By the way an R.C. chaplain came on board yesterday and asked us to make a “confession” and to have a chat with him. Well I went and saw him and told him I’d never made a confession and that I didn’t know all that much about the “whys and the wherefores” of R.C. religion so he is going to give me some books to read. He was a very nice man and told me that he was pleased that I had the courage to go and see him and tell him as he said that nine times out of ten the people like myself are afraid to approach him. I bought a Rosary in Japan which is quite nice. The beads are green and there is quite a smart little cross on. It only cost me 30 Yen (10/-) which shows how cheap stuff like that is in Japan.

I have got another job now, I am watchkeeping on the Evaporator which makes all the ships drinking water. It is usually a leading stoker’s job but as being as such a lot of men have been drafted off they are looking to the future and training three of the higher group members.

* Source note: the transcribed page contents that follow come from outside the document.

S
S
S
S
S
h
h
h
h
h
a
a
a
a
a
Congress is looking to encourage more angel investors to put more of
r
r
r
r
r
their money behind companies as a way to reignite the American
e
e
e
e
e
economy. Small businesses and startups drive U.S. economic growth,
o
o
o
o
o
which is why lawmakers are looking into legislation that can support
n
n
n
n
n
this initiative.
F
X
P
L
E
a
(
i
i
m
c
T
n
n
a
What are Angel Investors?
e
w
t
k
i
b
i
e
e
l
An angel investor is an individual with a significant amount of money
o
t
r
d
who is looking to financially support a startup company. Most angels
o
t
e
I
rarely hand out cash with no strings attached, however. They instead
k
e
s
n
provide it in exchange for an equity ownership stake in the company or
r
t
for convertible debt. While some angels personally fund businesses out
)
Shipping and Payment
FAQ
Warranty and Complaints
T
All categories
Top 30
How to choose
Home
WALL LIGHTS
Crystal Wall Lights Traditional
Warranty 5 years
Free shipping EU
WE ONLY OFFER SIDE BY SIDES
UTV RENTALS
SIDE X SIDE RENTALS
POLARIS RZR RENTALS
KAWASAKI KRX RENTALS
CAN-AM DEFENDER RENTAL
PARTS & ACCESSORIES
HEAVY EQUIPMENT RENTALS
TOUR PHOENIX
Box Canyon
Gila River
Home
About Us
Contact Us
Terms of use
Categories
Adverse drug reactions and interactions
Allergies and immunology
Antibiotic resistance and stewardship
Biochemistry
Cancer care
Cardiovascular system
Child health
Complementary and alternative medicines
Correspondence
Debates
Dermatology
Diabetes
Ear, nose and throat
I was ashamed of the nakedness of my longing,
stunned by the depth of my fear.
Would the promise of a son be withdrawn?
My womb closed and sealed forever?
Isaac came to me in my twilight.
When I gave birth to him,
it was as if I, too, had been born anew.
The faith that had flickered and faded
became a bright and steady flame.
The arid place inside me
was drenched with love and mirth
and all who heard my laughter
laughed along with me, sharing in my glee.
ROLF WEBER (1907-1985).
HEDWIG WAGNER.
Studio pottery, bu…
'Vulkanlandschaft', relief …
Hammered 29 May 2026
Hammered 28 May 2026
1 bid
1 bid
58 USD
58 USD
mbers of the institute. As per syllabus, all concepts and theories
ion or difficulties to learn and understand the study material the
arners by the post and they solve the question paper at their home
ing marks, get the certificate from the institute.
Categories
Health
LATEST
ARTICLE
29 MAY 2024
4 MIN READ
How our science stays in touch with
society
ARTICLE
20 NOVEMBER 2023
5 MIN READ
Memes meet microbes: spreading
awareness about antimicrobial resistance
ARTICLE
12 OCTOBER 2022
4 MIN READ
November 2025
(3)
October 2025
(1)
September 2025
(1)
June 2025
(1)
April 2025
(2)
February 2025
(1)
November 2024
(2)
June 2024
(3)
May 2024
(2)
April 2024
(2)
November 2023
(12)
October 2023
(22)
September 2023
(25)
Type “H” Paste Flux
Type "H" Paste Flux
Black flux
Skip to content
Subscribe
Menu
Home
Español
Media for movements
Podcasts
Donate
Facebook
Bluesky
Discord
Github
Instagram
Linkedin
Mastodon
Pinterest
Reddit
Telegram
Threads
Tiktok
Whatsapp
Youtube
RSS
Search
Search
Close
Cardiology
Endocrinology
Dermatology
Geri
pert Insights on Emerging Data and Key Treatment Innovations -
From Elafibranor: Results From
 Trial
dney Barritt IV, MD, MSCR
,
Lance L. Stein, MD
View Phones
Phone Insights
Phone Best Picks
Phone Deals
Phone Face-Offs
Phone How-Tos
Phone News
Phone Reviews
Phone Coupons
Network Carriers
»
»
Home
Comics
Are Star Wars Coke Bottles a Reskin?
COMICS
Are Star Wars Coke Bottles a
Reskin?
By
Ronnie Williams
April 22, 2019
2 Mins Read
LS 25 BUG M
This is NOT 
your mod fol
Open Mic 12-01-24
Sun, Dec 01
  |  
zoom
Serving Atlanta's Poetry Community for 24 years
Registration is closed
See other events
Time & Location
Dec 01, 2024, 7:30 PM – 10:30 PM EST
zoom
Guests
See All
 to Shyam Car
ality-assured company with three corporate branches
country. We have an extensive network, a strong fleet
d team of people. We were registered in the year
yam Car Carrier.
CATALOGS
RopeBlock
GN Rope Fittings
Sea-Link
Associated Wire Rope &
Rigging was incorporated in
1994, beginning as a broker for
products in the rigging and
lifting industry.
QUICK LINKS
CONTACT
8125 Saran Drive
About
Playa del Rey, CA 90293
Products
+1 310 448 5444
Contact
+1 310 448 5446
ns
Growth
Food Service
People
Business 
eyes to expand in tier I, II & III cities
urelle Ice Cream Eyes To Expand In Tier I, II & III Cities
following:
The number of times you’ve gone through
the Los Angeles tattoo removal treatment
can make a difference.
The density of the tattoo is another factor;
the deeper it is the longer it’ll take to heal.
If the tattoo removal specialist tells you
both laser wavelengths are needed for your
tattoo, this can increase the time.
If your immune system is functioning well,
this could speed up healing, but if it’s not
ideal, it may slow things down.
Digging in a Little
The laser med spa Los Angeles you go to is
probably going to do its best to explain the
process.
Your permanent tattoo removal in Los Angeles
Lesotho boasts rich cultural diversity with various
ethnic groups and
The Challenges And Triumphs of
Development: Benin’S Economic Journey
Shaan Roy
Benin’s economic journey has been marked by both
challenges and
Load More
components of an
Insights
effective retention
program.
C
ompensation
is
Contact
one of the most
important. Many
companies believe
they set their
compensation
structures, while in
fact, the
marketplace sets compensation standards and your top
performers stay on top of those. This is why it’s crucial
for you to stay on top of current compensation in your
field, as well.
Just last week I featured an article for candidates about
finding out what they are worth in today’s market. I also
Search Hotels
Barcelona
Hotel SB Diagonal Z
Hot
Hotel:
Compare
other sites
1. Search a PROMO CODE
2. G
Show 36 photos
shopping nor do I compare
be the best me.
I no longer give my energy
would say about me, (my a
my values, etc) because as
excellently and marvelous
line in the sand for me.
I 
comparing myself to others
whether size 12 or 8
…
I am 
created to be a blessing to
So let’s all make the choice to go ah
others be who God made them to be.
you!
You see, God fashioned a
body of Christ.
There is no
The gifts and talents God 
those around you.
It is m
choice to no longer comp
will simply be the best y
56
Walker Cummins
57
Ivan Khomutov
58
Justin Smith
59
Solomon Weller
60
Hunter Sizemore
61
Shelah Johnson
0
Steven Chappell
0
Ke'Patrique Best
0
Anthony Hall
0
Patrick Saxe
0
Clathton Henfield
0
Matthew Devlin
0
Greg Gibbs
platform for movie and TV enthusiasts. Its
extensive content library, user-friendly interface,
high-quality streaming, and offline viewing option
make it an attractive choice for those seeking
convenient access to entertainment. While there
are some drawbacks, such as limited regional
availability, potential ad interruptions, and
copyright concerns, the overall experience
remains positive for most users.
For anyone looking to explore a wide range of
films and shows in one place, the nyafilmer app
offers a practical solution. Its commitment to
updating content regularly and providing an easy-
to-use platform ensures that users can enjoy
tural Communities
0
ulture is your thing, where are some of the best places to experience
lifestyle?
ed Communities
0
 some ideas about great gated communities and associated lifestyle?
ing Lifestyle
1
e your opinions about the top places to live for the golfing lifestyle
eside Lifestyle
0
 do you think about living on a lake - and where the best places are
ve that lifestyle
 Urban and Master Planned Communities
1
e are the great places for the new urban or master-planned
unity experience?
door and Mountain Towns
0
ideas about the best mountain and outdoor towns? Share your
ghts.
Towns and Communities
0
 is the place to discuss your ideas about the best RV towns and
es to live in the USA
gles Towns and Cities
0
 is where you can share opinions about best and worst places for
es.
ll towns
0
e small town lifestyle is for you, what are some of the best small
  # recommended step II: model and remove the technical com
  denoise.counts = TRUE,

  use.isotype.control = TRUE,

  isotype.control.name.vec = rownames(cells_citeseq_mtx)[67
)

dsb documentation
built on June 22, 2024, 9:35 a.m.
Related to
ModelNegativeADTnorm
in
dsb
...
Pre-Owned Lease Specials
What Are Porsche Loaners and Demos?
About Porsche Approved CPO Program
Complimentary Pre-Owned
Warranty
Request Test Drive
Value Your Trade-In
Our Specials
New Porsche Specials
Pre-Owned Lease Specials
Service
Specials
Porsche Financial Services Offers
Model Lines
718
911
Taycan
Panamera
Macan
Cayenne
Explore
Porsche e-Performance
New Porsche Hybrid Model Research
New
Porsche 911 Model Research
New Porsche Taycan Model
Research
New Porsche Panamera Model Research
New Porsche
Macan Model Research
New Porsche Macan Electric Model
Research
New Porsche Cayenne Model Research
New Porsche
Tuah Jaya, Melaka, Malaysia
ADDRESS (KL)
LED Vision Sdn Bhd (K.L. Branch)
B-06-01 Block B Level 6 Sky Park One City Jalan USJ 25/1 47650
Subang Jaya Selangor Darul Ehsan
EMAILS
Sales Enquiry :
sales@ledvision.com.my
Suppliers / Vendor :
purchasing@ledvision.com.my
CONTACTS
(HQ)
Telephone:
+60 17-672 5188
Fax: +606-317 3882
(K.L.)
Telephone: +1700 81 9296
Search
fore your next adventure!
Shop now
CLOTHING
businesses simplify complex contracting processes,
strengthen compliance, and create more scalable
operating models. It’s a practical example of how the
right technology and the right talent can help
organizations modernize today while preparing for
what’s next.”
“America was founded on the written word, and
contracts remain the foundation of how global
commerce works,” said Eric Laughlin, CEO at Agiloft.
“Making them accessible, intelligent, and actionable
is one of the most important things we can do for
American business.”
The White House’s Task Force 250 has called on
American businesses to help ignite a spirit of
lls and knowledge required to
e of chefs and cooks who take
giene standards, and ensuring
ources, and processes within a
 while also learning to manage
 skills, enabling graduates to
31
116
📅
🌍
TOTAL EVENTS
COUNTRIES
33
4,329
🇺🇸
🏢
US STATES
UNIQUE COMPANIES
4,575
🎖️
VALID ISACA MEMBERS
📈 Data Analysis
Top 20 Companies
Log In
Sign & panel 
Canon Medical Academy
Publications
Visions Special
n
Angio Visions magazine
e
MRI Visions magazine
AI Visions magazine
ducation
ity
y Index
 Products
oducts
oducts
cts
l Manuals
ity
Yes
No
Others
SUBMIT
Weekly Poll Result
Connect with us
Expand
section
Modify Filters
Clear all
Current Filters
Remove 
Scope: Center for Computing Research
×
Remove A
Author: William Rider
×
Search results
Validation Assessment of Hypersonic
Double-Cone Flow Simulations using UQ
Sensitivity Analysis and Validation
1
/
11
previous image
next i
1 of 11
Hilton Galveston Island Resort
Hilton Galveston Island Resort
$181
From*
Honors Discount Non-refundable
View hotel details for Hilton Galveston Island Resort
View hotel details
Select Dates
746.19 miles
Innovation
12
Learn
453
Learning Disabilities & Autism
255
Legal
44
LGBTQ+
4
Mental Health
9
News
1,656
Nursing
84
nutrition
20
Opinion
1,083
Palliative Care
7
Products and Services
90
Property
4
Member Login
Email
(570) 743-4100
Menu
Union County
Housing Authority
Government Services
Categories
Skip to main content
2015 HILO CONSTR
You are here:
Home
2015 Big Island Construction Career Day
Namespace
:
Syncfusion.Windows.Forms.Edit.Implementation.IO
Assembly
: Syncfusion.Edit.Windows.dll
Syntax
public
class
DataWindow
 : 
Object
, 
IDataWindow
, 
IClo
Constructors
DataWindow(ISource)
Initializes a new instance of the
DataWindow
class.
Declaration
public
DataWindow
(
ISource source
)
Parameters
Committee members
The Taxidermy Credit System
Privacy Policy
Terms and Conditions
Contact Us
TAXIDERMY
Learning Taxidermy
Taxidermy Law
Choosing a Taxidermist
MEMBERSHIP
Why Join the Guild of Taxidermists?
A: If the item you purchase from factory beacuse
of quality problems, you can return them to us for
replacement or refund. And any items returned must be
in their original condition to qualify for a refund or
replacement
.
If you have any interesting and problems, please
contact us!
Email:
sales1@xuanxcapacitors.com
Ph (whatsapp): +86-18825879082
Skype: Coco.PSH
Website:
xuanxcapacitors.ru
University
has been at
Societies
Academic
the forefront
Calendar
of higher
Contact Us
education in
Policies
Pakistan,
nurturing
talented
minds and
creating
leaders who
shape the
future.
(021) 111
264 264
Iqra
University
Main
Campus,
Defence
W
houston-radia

I am also “caterer” of the mess now and have to buy all the mess’s food and provisions and decide what the meals will be so I am kept busy now making pudding every day and pastry. Last night I made “Toad in the Hole” for supper, today for tea we had a cake which was just right. I should think that you’ll be able to lie back and leave the cooking to me when I get home!!!!

Well I think that is all once again so I will close until next time. Please excuse writing as really it is quite a job to hold a fountain pen what with all the sweat and the heat.

All my love
p.s. I got the papers this morning telling about Dad selling the shop.